Owner, manager and developer of student accommodation – Unite Students – releases its latest update on current trading and quarterly property valuations for the Unite UK Student Accommodation Fund (USAF) and the London Student Accommodation Joint Venture (LSAV) as at 31 December 2023.
Unite’s current trading
Higher than expected rental income in term one of the 2023/24 academic year has offset the impact of higher operating costs in the second half of the financial year. As a result, Unite maintains its previous guidance for adjusted EPS at the upper end of its 43-44p range.
Demand for Unite’s accommodation has again been strong, reflecting the continuing shortage of high-quality student accommodation. Across the provider’s portfolio, 71% of rooms are now reserved for the 2024/25 academic year, in-line with the record levels seen last year (2023/24: 70%). The provider has been encouraged by particularly strong demand from university partners with 4,000 extra beds reserved compared to the same stage of the 2023/24 sales cycle.
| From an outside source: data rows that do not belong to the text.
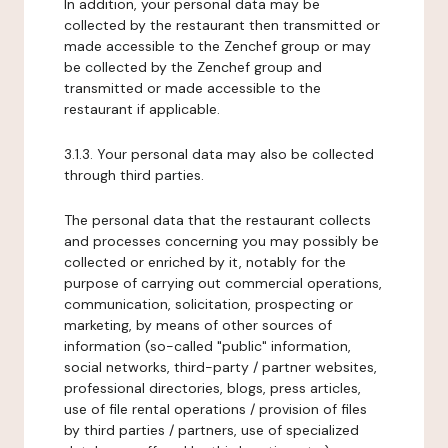
In addition, your personal data may be
collected by the restaurant then transmitted or
made accessible to the Zenchef group or may
be collected by the Zenchef group and
transmitted or made accessible to the
restaurant if applicable.
3.1.3. Your personal data may also be collected
through third parties.
The personal data that the restaurant collects
and processes concerning you may possibly be
collected or enriched by it, notably for the
purpose of carrying out commercial operations,
communication, solicitation, prospecting or
marketing, by means of other sources of
information (so-called "public" information,
social networks, third-party / partner websites,
professional directories, blogs, press articles,
use of file rental operations / provision of files
by third parties / partners, use of specialized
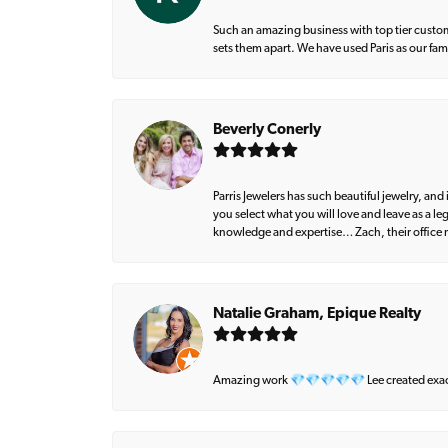
Such an amazing business with top tier custom
sets them apart. We have used Paris as our fa
Beverly Conerly
Parris Jewelers has such beautiful jewelry, an
you select what you will love and leave as a l
knowledge and expertise… Zach, their office m
Natalie Graham, Epique Realty
Amazing work 💎💎💎💎💎 Lee created exactly 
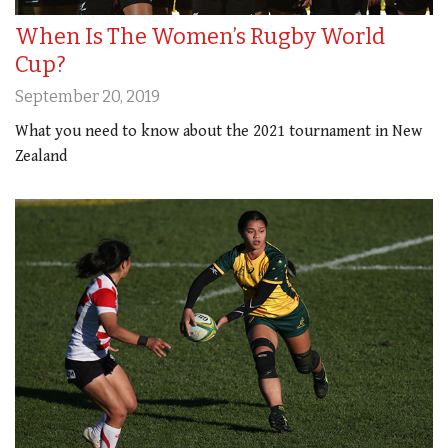
When Is The Women’s Rugby World
Cup?
September 20, 2019
What you need to know about the 2021 tournament in New
Zealand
The ongoing strength of student demand increases Unite’s confidence in delivering at least 5% rental growth in the 2024/25 academic year sales cycle. Cost-of-living pressures for students and parents have been considered, while also delivering sustainable rental growth to mitigate margin pressure from rising staff and utility costs and to support significant ongoing investment into their properties.
Unite are now on site with four development schemes in London, Bristol, Edinburgh and Nottingham, totalling 2,000 beds, for delivery between 2024 and 2026. In addition, the Meridian Square development in London is expected to go to planning committee in late January and remains on track for delivery for the 2027/28 academic year. Further development opportunities in London and strong regional markets at attractive returns are being tracked, and Unite expect to add to their pipeline in H1 2024.
To improve its portfolio quality, Unite continue to recycle capital and provide funding for reinvestment in new growth opportunities. Disposal activity is progressing well and it is expected to dispose of £150-200m of regional assets in H1 2024 (Unite share: £75-100m).
In terms of building safety, Unite completed cladding remediation works on 16 buildings across the portfolio in 2023. As previously guided, the provider continues to prioritise projects based on its external risk assessments, and will make provisions for remediation costs on a further ten buildings at 31 December 2023, the cost of which will be incurred over the next 12 to 18 months.
The provider also recently reached an agreement with a contractor to recover 75% of its remediation costs relating to five buildings, a portion of which will be recognised in Unite’s year-end balance sheet. The company expects to recover 50% to 75% of total cladding remediation costs through claims from contractors, although the settlement and recognition of these claims is likely to lag costs incurred to remediate buildings. This will result in a greater level of net spend in the earlier years of the programme.
Net of amounts recognised under claims, the Group expects to incur an additional c.£69m provision (Unite share: c.£26m) in H2 2023.
“We have seen a strong start to the 2024/25 sales cycle, reflecting the continued appeal of our fixed-priced, all-inclusive offer. The letting performance highlights the ongoing strength of demand from students and universities and underpins a positive outlook for rental growth for the 2024/25 academic year.
“We will continue to play a leading role in increasing the supply of much needed student accommodation at a time when HMO landlords are leaving the market at pace and the new supply of purpose-built student accommodation slows. We are committed to working closely with our university partners to ensure students have access to high quality, affordable accommodation.”Joe Lister, Chief Executive Officer, Unite Students
Quarterly fund valuations
At 31 December 2023, the USAF’s property portfolio was independently valued at £2,992m, a 2.1% increase on a like-for-like basis during the quarter. The valuation increase in USAF is driven by quarterly rental growth of 2.8% and a three-basis point increase in property yields to 5.3%.
Over the past 12 months, valuation growth of 3.6% was driven by rental growth more than offsetting 21 basis points of yield expansion. The portfolio comprises 27,922 beds in 71 properties across 19 university towns and cities in the UK.
LSAV’s property portfolio was independently valued at £1,922m, a 0.7% decline on a like-for-like basis during the quarter. The valuation decrease in LSAV is driven by quarterly rental growth of 2.5% and a 15-basis point increase in property yields to 4.5%.
Over the past 12 months, the valuation is unchanged with rental growth offsetting 39 basis points of yield expansion. LSAV’s investment portfolio comprises 9,716 beds across 14 properties in London and Aston Student Village in Birmingham.
The weaker valuation performance for LSAV in Q4 2023 reflects its higher London weighting when compared to USAF (85% and 14% by value respectively), where greater increases in property yields have had a more significant negative impact on valuations. Unite expects the valuation of its wholly owned portfolio at 31 December 2023, which is 33% weighted to London by value, to be broadly stable over H2.